Although there are some nice campsites along creeks and tucked in the forest along the edges of meadows, for the most part the best campsites are at the lakes. Many offer excellent tree cover to shelter you from wind but still experience the subalpine scenery and majestic views of talus slopes stretching upwards to sheer cliffs and lofty mountain peaks. Several passes easily reached from the lakes provide breathtaking views, but routes up to peaks are relatively indistinct and can require significant scrambling or traversing on unstable talus. Hiking up to these passes, even if you don’t intend on crossing them, is well-worth the effort as a side excursion from a campsite at one of the lakes.
While the Pioneers lack any outstanding loop trips, no backpacker would be disappointed with an out and back trip to any of the lakes. The mileage seems to go quicker on the trail than it looks on paper, which is an unusual but welcome idiosyncrasy. Having a shuttle can make for particularly enjoyable trips, especially given that distances between trailheads along the Wise River Scenic Byway isn’t particularly long. A bike shuttle is even a reasonable option for certain trips, provided that the time and energy required are factored into the planning.
Information: No permits are required for hiking or backpacking, although rules regarding group size and duration of stay do apply. For specific information, please visit the Beaverhead-Deerlodge National Forest website.
Best Time to Go: Late June to mid-October is the best time of year to hike in this area. Early in that span includes the possibility of snow on the mountains passes and lingering around high mountain lakes (some of which may not be totally unfrozen), later in this span means the potential for chilly nights and early season snowfall. Mosquitoes can be unpleasantly abundant for a few weeks in July and August, although this is often when the wildflowers are at their peak. August and September offer generally pleasant weather and great fishing at the mountain lakes.
Getting There: The Pioneer Mountains are most often accessed from Interstate 15 near Dillon, MT, with the western side of the eastern Pioneers and the eastern side of the west Pioneers accessed via the Wise River Scenic Byway between the tiny towns of Wise River, MT and Polaris, MT. Access to trailheads on the western side of the west Pioneers is from Montana Hwy. 278 and Montana Hwy. 43 near Wisdom, MT and Jackson, MT.
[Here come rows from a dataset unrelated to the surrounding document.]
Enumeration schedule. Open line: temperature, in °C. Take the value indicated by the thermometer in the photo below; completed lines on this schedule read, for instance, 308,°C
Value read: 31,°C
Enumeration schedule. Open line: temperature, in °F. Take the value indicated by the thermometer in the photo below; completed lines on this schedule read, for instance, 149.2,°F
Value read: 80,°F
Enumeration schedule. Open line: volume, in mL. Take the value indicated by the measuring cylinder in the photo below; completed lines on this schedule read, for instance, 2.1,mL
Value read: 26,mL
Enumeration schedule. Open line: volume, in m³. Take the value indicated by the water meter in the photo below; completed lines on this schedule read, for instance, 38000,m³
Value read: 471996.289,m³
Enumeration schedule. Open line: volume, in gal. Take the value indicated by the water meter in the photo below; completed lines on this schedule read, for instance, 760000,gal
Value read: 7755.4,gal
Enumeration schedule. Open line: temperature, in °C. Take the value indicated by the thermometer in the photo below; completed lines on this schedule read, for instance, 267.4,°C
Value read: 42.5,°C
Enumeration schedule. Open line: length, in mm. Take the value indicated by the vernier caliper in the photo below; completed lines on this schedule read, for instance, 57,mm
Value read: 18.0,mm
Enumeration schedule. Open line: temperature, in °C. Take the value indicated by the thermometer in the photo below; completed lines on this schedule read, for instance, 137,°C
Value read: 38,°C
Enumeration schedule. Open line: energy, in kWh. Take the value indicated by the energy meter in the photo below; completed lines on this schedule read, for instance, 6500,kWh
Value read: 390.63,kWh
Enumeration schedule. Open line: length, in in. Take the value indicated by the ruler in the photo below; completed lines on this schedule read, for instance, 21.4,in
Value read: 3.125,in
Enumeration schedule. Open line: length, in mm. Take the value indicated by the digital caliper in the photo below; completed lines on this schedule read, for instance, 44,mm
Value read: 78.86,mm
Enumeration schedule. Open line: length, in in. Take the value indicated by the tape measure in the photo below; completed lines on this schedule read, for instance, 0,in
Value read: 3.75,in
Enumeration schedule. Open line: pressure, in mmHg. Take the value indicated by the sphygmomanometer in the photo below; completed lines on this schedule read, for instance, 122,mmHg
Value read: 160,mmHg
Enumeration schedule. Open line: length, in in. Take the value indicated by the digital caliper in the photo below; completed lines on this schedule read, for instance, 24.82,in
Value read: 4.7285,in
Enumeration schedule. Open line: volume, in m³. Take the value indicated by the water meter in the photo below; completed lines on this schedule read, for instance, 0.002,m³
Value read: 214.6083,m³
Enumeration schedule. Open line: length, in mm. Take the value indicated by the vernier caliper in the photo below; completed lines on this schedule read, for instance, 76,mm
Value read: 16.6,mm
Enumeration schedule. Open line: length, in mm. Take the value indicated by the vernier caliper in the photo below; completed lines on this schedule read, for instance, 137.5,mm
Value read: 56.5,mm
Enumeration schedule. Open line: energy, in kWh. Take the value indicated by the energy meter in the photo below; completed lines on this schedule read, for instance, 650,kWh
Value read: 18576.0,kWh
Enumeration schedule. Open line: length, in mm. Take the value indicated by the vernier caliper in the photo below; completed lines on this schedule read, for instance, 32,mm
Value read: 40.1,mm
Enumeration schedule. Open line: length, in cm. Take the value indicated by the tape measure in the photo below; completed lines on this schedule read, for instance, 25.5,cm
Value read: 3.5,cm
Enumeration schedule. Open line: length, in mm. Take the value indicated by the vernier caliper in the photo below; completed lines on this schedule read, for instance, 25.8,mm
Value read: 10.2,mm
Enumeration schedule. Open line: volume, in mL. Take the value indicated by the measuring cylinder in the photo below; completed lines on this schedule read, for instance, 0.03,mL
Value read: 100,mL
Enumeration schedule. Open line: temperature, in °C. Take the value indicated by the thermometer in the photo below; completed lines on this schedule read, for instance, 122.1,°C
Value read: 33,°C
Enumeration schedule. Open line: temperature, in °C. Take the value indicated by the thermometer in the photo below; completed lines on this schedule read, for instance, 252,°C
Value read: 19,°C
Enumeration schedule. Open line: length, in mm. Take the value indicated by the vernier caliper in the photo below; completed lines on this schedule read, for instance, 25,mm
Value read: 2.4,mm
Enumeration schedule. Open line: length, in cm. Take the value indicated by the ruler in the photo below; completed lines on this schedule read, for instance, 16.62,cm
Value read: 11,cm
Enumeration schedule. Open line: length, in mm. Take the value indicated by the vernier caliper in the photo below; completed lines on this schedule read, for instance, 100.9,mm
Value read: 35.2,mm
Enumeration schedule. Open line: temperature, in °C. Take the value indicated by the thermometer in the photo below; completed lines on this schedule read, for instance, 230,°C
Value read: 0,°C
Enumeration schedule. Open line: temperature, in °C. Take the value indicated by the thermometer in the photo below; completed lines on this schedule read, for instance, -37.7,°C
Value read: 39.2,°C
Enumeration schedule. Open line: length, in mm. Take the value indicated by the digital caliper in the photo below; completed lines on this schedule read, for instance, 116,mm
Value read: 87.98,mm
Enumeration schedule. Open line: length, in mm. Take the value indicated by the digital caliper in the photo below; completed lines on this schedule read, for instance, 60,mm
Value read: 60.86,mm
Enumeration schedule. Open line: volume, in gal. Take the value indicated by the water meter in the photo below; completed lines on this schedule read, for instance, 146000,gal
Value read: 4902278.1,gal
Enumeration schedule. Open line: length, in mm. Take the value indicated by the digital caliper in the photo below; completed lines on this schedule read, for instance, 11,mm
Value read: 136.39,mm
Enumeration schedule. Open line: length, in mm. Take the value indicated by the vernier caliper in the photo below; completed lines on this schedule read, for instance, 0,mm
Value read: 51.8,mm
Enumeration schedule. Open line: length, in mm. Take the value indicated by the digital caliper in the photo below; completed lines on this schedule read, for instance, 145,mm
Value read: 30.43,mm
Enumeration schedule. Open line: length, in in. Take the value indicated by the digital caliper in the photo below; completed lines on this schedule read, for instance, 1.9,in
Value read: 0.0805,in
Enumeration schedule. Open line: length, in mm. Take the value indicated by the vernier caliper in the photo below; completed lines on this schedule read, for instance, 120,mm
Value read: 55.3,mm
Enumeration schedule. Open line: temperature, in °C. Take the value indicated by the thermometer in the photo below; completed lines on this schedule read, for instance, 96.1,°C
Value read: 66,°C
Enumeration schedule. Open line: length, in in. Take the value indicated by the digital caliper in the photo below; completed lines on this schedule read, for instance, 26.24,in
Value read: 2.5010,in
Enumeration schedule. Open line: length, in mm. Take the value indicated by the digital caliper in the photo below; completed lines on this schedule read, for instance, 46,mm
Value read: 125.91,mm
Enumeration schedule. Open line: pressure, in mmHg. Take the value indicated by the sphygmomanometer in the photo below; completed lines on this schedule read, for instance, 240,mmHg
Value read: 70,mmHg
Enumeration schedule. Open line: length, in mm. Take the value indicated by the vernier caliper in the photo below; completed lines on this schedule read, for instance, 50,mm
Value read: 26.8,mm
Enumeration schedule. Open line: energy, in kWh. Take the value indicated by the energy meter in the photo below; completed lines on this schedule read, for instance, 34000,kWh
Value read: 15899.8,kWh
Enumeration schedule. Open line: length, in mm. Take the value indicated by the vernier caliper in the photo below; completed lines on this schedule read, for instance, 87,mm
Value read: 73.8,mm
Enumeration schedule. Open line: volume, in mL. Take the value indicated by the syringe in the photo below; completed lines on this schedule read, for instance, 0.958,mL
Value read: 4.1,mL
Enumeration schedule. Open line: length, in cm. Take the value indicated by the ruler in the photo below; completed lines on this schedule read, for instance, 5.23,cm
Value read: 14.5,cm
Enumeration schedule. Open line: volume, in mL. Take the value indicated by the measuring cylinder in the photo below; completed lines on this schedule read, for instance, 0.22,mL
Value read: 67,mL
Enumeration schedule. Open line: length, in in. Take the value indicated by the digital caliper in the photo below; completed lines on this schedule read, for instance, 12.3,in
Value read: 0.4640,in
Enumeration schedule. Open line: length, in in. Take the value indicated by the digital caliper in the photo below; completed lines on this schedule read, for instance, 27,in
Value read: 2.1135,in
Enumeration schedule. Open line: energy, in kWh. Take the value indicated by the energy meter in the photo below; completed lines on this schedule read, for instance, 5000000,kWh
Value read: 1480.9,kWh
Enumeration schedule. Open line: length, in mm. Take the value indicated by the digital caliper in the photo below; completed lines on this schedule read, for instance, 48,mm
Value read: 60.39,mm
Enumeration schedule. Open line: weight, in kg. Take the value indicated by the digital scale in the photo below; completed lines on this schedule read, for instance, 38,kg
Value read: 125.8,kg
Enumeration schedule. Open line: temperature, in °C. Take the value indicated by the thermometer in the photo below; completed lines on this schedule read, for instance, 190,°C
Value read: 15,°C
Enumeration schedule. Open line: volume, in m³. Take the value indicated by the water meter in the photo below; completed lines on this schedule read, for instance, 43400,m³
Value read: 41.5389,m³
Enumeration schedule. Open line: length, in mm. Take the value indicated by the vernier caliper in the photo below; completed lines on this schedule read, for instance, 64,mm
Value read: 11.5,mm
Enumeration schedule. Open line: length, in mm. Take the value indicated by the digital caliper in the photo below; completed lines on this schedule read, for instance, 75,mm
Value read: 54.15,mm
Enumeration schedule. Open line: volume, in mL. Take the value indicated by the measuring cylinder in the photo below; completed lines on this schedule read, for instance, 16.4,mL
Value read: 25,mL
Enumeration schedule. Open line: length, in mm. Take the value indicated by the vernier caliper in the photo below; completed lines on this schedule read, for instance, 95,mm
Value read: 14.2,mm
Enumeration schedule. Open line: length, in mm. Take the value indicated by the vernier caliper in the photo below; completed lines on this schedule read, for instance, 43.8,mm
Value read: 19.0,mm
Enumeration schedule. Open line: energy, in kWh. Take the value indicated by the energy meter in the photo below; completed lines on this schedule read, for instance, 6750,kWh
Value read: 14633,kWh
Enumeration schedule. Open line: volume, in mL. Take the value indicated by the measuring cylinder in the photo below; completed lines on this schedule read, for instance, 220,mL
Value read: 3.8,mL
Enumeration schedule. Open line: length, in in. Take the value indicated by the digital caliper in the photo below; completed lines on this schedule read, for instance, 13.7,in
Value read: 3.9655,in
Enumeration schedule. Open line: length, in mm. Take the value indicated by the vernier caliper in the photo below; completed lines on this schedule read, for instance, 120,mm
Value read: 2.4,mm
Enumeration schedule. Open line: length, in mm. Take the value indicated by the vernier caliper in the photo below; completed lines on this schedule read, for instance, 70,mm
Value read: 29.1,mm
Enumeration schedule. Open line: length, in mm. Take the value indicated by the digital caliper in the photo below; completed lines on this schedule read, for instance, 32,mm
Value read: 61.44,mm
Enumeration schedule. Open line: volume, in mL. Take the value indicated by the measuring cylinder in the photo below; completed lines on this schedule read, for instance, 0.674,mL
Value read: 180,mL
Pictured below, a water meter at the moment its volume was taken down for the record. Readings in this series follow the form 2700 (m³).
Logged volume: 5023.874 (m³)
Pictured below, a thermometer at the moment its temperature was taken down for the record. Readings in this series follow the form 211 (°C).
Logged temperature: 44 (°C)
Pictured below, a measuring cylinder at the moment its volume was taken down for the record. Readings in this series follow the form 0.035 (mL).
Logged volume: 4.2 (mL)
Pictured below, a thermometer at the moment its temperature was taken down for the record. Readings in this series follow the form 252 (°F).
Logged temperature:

Maps and Books: The Beaverhead-Deerlodge National Forest (Central) map provides a non-topographical overview of the area and is a good resource for planning general routes. Maps for specific areas should be printed out via Caltopo or a similar resource. Exploring Montana’s Pioneer Mountains by Leroy Friel is one book that covers the area. Hiking Montana (a Falcon Guide) also covers a few hikes in the Pioneer Mountains, as does 100 Classic Hikes: Montana by Douglas Lorain.